Germany needs to reexamine its identity and determine if it wants to be integrated with the EU or if it best serves its society's needs to go at it alone, forging a new identity for itself separate and distinct from the EU. The only way to change the Zentropa past is by forging future constructive policies designed to make a lasting contribution to the world community instead of exploiting it.

2 comments:

Anonymous said...

Newly uncovered documents in the National Archives and the Library of Congress in the United States show that individuals, who circumvented the Constitution and subversively operated without principles during the years when the "mood" of the German people, according to General Warlimont, was to turn against Russia and invade Britain.

25 million people were killed due to Operation Barbarossa.

With that in mind, fascism, socialism, and communism is still the greatest thorn to a system where free will and liberty are rights; Where victory is not the smell of blood and burnt bones and for a price treason committed.

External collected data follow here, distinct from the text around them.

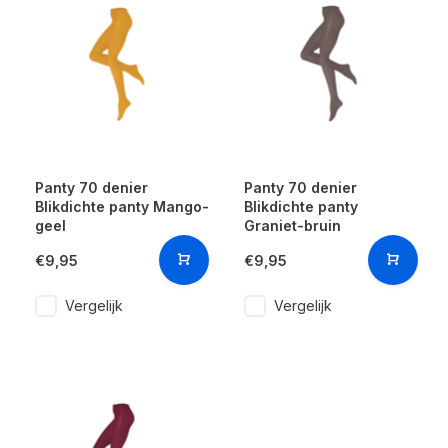
Panty 70 denier
Panty 70 denier
Blikdichte panty Mango-
Blikdichte panty
geel
Graniet-bruin
€9,95
€9,95
Vergelijk
Vergelijk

To this, there is no statute of limitations. "Fight now" General Warlimont had said, so we do not have to "call upon the young years later. . . ."

Anonymous said...

But does the nation--do the individuals in the United States collectively perpetuate shame based attributes because evidence exist that a subversive few committed a crime for a price?

No.

The American character is traditionally not formed by consensus or group behavioral training. The individual is at liberty to dissent, to disagree, to smell the smoke floating overhead and investigate. To gather together and assemble in order to petition governing bodies, as well as to restrain those who circumvent the Constitution--in the United States even the president is not above the law.

On the other hand, collective and group consensus was and still is perpetuated in socialist, communist, and fascist systems.


Collective ideas on a national level that result in material resources will conclusively be collective in results when those material gains are through means of evil passions.